A tribute to the unsung heroes of CHC’s Easter production, through the eyes of a Drama Ministry cast member.
A man staggered past me and collapses on the ground, weeping. The Roman soldiers drove the nails through Jesus’ bloodied palms on the cross and elevated Him to the scorn of those on the ground, as He bore not just the crushing physical pain but the weight of sin of all humanity. Jesus raised his voice and cried out, “It is finished!” One by one, the prostrated members of the crowd slowly got up and left, except for one man, Nicodemus, who was distraught at the injustice that took place.
This was City Harvest’s 2013 Easter drama, Crossroad, the story of one man’s choice to take the narrow path of truth, forgiveness and redemption or get swept up in the way of the world.
The weeks leading up to the Easter weekend on Mar. 29 to 31, as with every year, were marked with late night rehearsals, lots of fellowship during waiting time and endless Bible jokes (“Jesus, King of Juice (Jews)” or “Judas Is-Carrot” (Iscariot)”. Despite all the fun and the laughter, Easter is a very serious affair in City Harvest Church, involving the combined efforts of over 100 volunteers across various ministries each year.
The audience usually only gets to see the actors perform, but the pillars of the show are the ones who aren’t seen on stage.

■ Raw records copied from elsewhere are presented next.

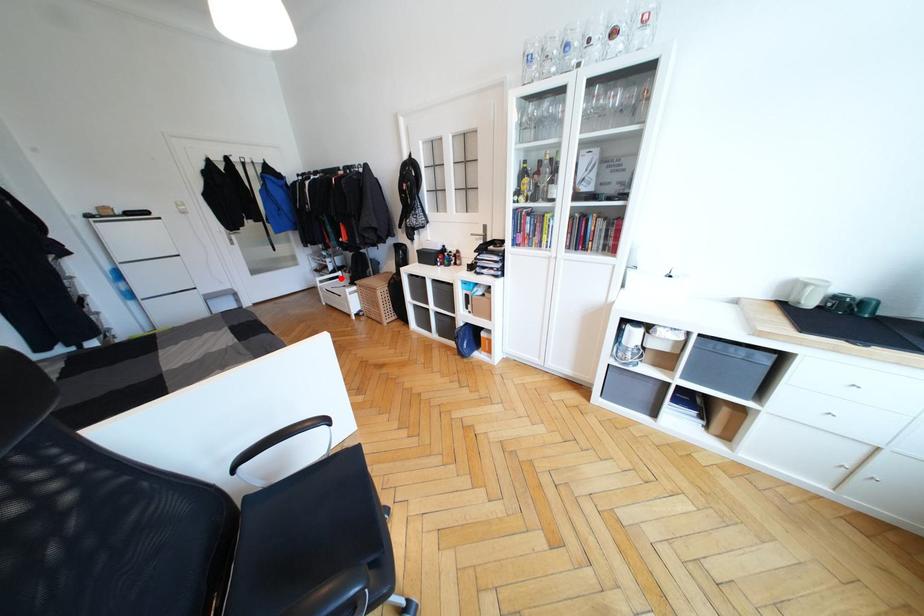
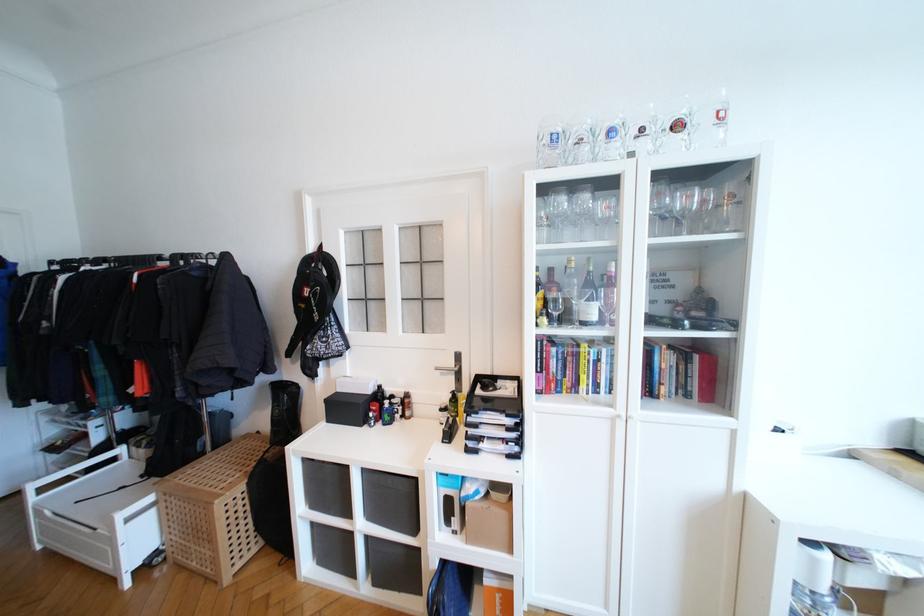
Question: A red point is marked in image1. In image2, is the corresponding 3D point closer to the camera or farther? Reply with the corresponding letter.

Choices:
 (A) The corresponding 3D point is closer.
 (B) The corresponding 3D point is farther.

Answer: (A)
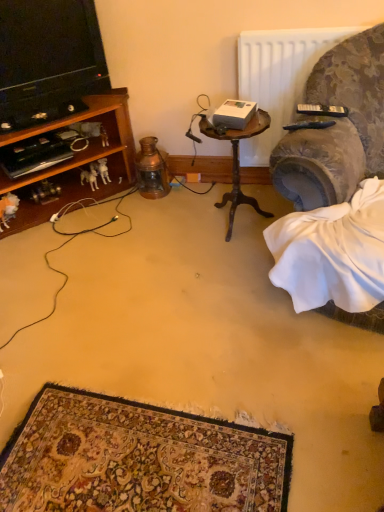
Where is `empty space that is ontop of wooden table at center (from a real-world perspective)`? This screenshot has height=512, width=384. empty space that is ontop of wooden table at center (from a real-world perspective) is located at coordinates (238, 129).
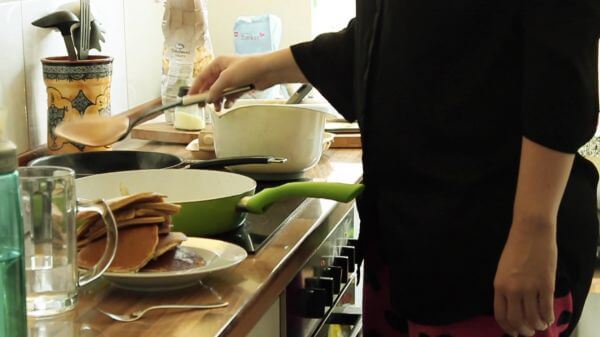
I want to click on bowl, so click(262, 122).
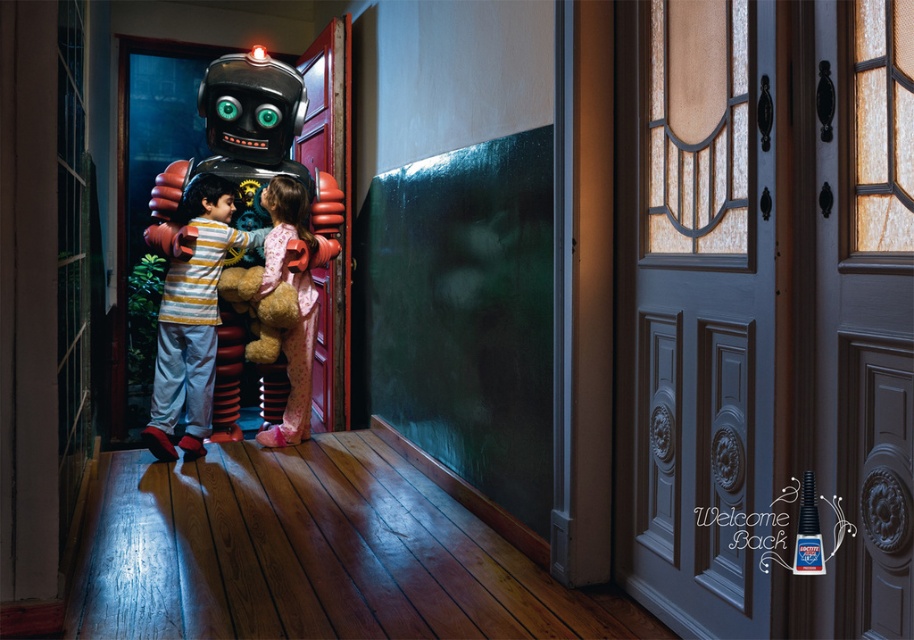
Question: Which point is farther from the camera taking this photo?

Choices:
 (A) (247, 342)
 (B) (300, 330)
 (C) (321, 212)

Answer: (C)

Question: Which point is farther from the camera taking this photo?

Choices:
 (A) (205, 308)
 (B) (252, 134)

Answer: (B)

Question: Which of the following is the farthest from the observer?

Choices:
 (A) soft plush teddy bear at center
 (B) pink satin pajamas at center
 (C) shiny metallic robot at center

Answer: (B)

Question: Is shiny metallic robot at center behind soft plush teddy bear at center?

Choices:
 (A) yes
 (B) no

Answer: (B)

Question: Can you confirm if shiny metallic robot at center is smaller than pink satin pajamas at center?

Choices:
 (A) yes
 (B) no

Answer: (B)

Question: Is pink satin pajamas at center above soft plush teddy bear at center?

Choices:
 (A) yes
 (B) no

Answer: (B)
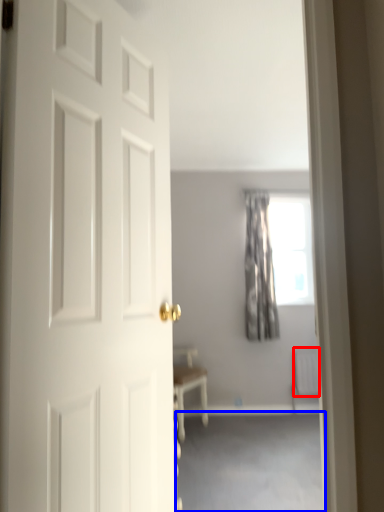
Question: Among these objects, which one is nearest to the camera, radiator (highlighted by a red box) or corridor (highlighted by a blue box)?

Choices:
 (A) radiator
 (B) corridor

Answer: (B)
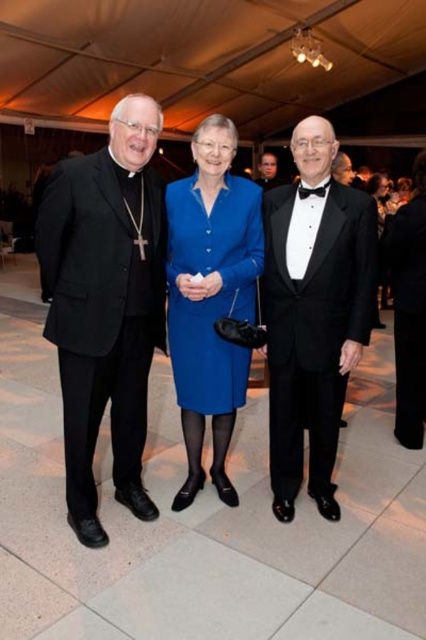
You are a photographer setting up for a group photo. You need to ensure that the matte blue dress at center and the black satin tuxedo at right are both fully visible in the frame. Based on their widths, which one might require more space horizontally?

The matte blue dress at center might be wider than the black satin tuxedo at right, so it might require more horizontal space to ensure it is fully visible in the frame.

You are a photographer setting up for a group photo. You need to arrange the subjects so that the matte blue dress at center and the black satin tuxedo at right are visible in the frame. Given their heights, which subject should you position closer to the camera to ensure both are fully visible?

The matte blue dress at center is much taller than the black satin tuxedo at right. To ensure both are fully visible, position the black satin tuxedo at right closer to the camera so that the taller matte blue dress at center can be seen behind without being cut off.

You are a photographer at the event and need to adjust the lighting between the black matte suit at left and the smooth black suit at center. Can you fit a 3.5 meter long lighting strip between them?

The distance between the black matte suit at left and the smooth black suit at center is 3.34 meters. The 3.5 meter lighting strip is longer than the space available, so it won not fit.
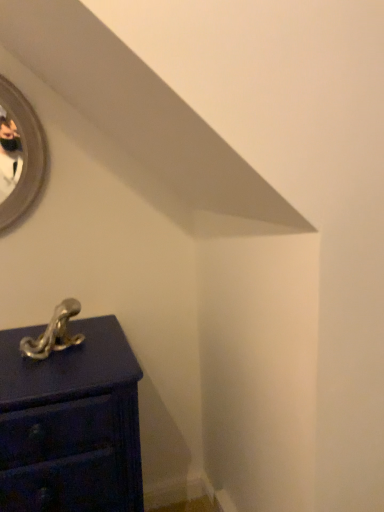
Locate an element on the screen. The width and height of the screenshot is (384, 512). empty space that is to the right of polished silver hook at lower left is located at coordinates (100, 352).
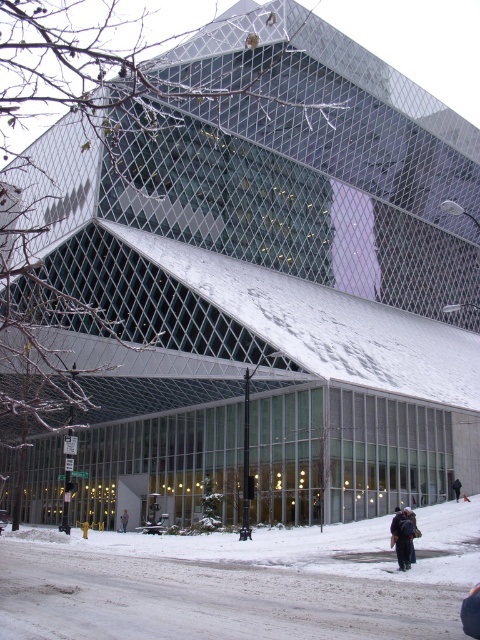
Which is in front, point (405, 536) or point (127, 524)?

Point (405, 536)

Does point (404, 552) lie in front of point (124, 515)?

Yes.

Find the location of a particular element. Image resolution: width=480 pixels, height=640 pixels. dark gray backpack at lower right is located at coordinates (404, 536).

Can you confirm if dark gray backpack at lower right is taller than metallic silver car at lower left?

Incorrect, dark gray backpack at lower right's height is not larger of metallic silver car at lower left's.

Does dark gray backpack at lower right have a larger size compared to metallic silver car at lower left?

No, dark gray backpack at lower right is not bigger than metallic silver car at lower left.

What do you see at coordinates (404, 536) in the screenshot? I see `dark gray backpack at lower right` at bounding box center [404, 536].

Image resolution: width=480 pixels, height=640 pixels. In order to click on dark gray backpack at lower right in this screenshot , I will do `click(404, 536)`.

Who is more forward, [4,520] or [456,497]?

Point [456,497] is more forward.

Does metallic silver car at lower left have a smaller size compared to dark gray jacket at lower right?

Actually, metallic silver car at lower left might be larger than dark gray jacket at lower right.

Measure the distance between metallic silver car at lower left and camera.

metallic silver car at lower left and camera are 50.18 meters apart from each other.

The height and width of the screenshot is (640, 480). Find the location of `metallic silver car at lower left`. metallic silver car at lower left is located at coordinates (2, 518).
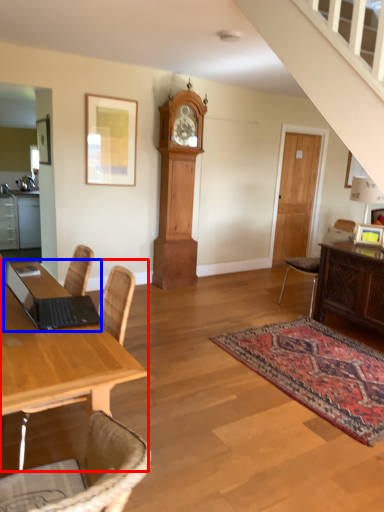
Question: Which point is further to the camera, desk (highlighted by a red box) or laptop (highlighted by a blue box)?

Choices:
 (A) desk
 (B) laptop

Answer: (B)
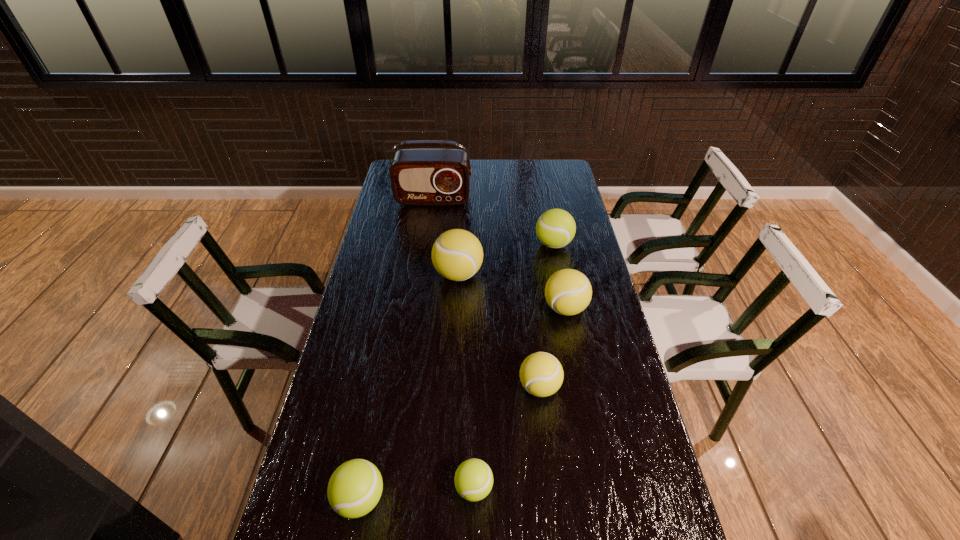
The height and width of the screenshot is (540, 960). In order to click on the leftmost green tennis ball in this screenshot , I will do `click(354, 489)`.

The width and height of the screenshot is (960, 540). I want to click on the second biggest green tennis ball, so click(x=354, y=489).

This screenshot has width=960, height=540. Find the location of `the shortest tennis ball`. the shortest tennis ball is located at coordinates (473, 480).

Where is `the second green tennis ball from left to right`? The height and width of the screenshot is (540, 960). the second green tennis ball from left to right is located at coordinates (473, 480).

The height and width of the screenshot is (540, 960). Identify the location of blank area located on the front panel of the tallest object. 430,223.

Identify the location of free space located on the right of the biggest yellow tennis ball. (556, 274).

Where is `free space located 0.360m on the back of the second farthest yellow tennis ball`? The image size is (960, 540). free space located 0.360m on the back of the second farthest yellow tennis ball is located at coordinates (550, 230).

Locate an element on the screen. Image resolution: width=960 pixels, height=540 pixels. free space located on the right of the farthest tennis ball is located at coordinates (591, 244).

This screenshot has width=960, height=540. Find the location of `free region located on the back of the fifth farthest object`. free region located on the back of the fifth farthest object is located at coordinates (528, 282).

What are the coordinates of `vacant space located 0.140m on the back of the leftmost green tennis ball` in the screenshot? It's located at pyautogui.click(x=375, y=420).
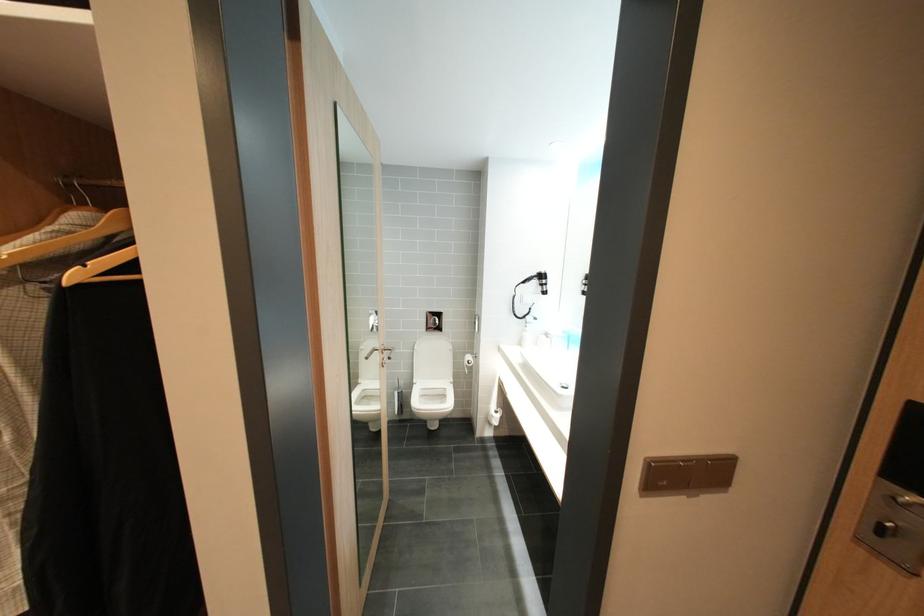
Where is `black hair dryer`? This screenshot has height=616, width=924. black hair dryer is located at coordinates (535, 282).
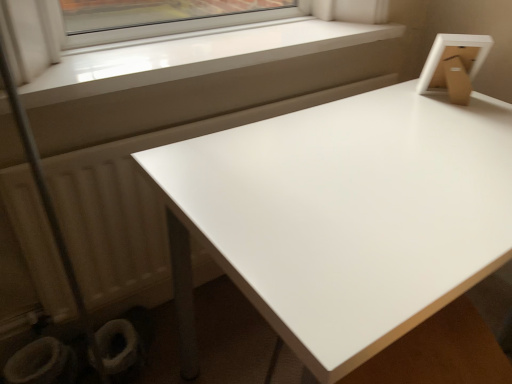
Question: Does white glossy toilet bowl at lower left, which appears as the 2th toilet bowl when viewed from the right, have a larger size compared to white smooth window sill at upper left?

Choices:
 (A) no
 (B) yes

Answer: (A)

Question: From the image's perspective, does white glossy toilet bowl at lower left, the 1th toilet bowl viewed from the left, appear lower than white smooth window sill at upper left?

Choices:
 (A) no
 (B) yes

Answer: (B)

Question: Is the position of white glossy toilet bowl at lower left, the 1th toilet bowl viewed from the left, more distant than that of white smooth window sill at upper left?

Choices:
 (A) no
 (B) yes

Answer: (B)

Question: Does white glossy toilet bowl at lower left, the 1th toilet bowl viewed from the left, lie in front of white smooth window sill at upper left?

Choices:
 (A) yes
 (B) no

Answer: (B)

Question: Is white glossy toilet bowl at lower left, the 1th toilet bowl viewed from the left, not close to white smooth window sill at upper left?

Choices:
 (A) no
 (B) yes

Answer: (A)

Question: In the image, is white matte radiator at lower left positioned in front of or behind white glossy table at upper right?

Choices:
 (A) front
 (B) behind

Answer: (B)

Question: Based on their sizes in the image, would you say white matte radiator at lower left is bigger or smaller than white glossy table at upper right?

Choices:
 (A) small
 (B) big

Answer: (A)

Question: Choose the correct answer: Is white matte radiator at lower left inside white glossy table at upper right or outside it?

Choices:
 (A) inside
 (B) outside

Answer: (B)

Question: Is white matte radiator at lower left taller or shorter than white glossy table at upper right?

Choices:
 (A) short
 (B) tall

Answer: (A)

Question: In the image, is white smooth window sill at upper left positioned in front of or behind white glossy table at upper right?

Choices:
 (A) front
 (B) behind

Answer: (B)

Question: Is white smooth window sill at upper left bigger or smaller than white glossy table at upper right?

Choices:
 (A) small
 (B) big

Answer: (A)

Question: Is point (355, 41) positioned closer to the camera than point (309, 299)?

Choices:
 (A) farther
 (B) closer

Answer: (A)

Question: In terms of height, does white smooth window sill at upper left look taller or shorter compared to white glossy table at upper right?

Choices:
 (A) tall
 (B) short

Answer: (B)

Question: Is white fabric toilet bowl at lower left, which appears as the 2th toilet bowl when viewed from the left, inside or outside of white glossy table at upper right?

From the backstage crew to the sound ministry volunteers, the scriptwriters and the directors, these are the people who help us actors and dancers to perform their parts. They are also usually the people who arrive the earliest, leave the latest, and yet still smile the widest.
The backstage crew, together with the Costume Ministry, is largely responsible for the realistic ancient Jerusalem look and feel of the whole production. If our directors say we need fruit, there will be a cartful of apples the next day. The Costume Ministry members ensure that each cast member is properly draped with pin in place before they go on stage.
Then there’s the Make-up Ministry, whose members’ professionalism always ensures that actors are totally in character; they are also the ones responsible for creating Jesus’ stripes and wounds. Over the years, their skills have evolved to the point that even up close the sight of Jesus’ wounds can break your heart.
A first for a CHC drama production, this year’s Easter play featured breathtaking backdrops that were project on the LED wall, replacing bulky stage props and design. Behind it was the talented 25-year-old David Lee, a freelance animated graphics designer who stayed up all night editing the graphics till the morning of the very last show just to ensure that the Garden of Gethsemane looked real.
One of my friends who was watching the Easter service online sent me a text message to say that she was tremendously blessed by the Easter drama. This could have only been achieved thanks to the hard work of the members from the TV ministry, who managed to capture the nuances of the drama—not an easy feat considering it had to convey as much as possible the intimacy and closeness of a stage drama. Special mention also has to be given to backstage crew member frantically running after the cameras to gather up the cables, making sure that no one tripped over them—a very important job!
The Sound Ministry, on the other hand, did very well to ensure that every line uttered, while the actors are running about the stage and gesturing, was captured. The Visual Communications ministry volunteers were instrumental in ensuring that the non-English-speaking members of the audience could enjoy the drama too, with Mandarin subtitles.
Even the School of Theology student volunteers, despite only being involved in the Via Dolorosa scene as Jesus carried his cross to His crucifixion, gave their A-game. It’s difficult to cry on cue (yes, those are real tears!) and even more difficult to cry for four services in a row. I once saw a volunteer who was so moved by Jesus’ crucifixion that she couldn’t stop weeping even after the scene was over, and had to be comforted by her friends backstage.
Drama Ministry directors Sandy Yeo and Jaslynn Khoo once explained that the audience deserves our best for taking the trouble to attend service, some for the first time ever. Our role as the Drama Ministry is not just to put up a memorable drama but really to prepare the audience’s hearts for the word of God that is being shared from the pulpit.
As I looked around and saw my brothers and sisters giving their all for the Easter production that others may come to know Jesus, I began to understand how King David felt when he proclaimed “Behold, how good and how pleasant it is for brethren to dwell together in unity!” (Psalm 133:1)
This year, we have the tremendous privilege of sharing in the joy of the 2,441 decisions made for Christ during the altar call for salvation. Truly, when we work together in unity, there is power. Behold! This is the House of God, and it is glorious.
Annabelle Low is a Drama Ministry member who acted in Crossroad.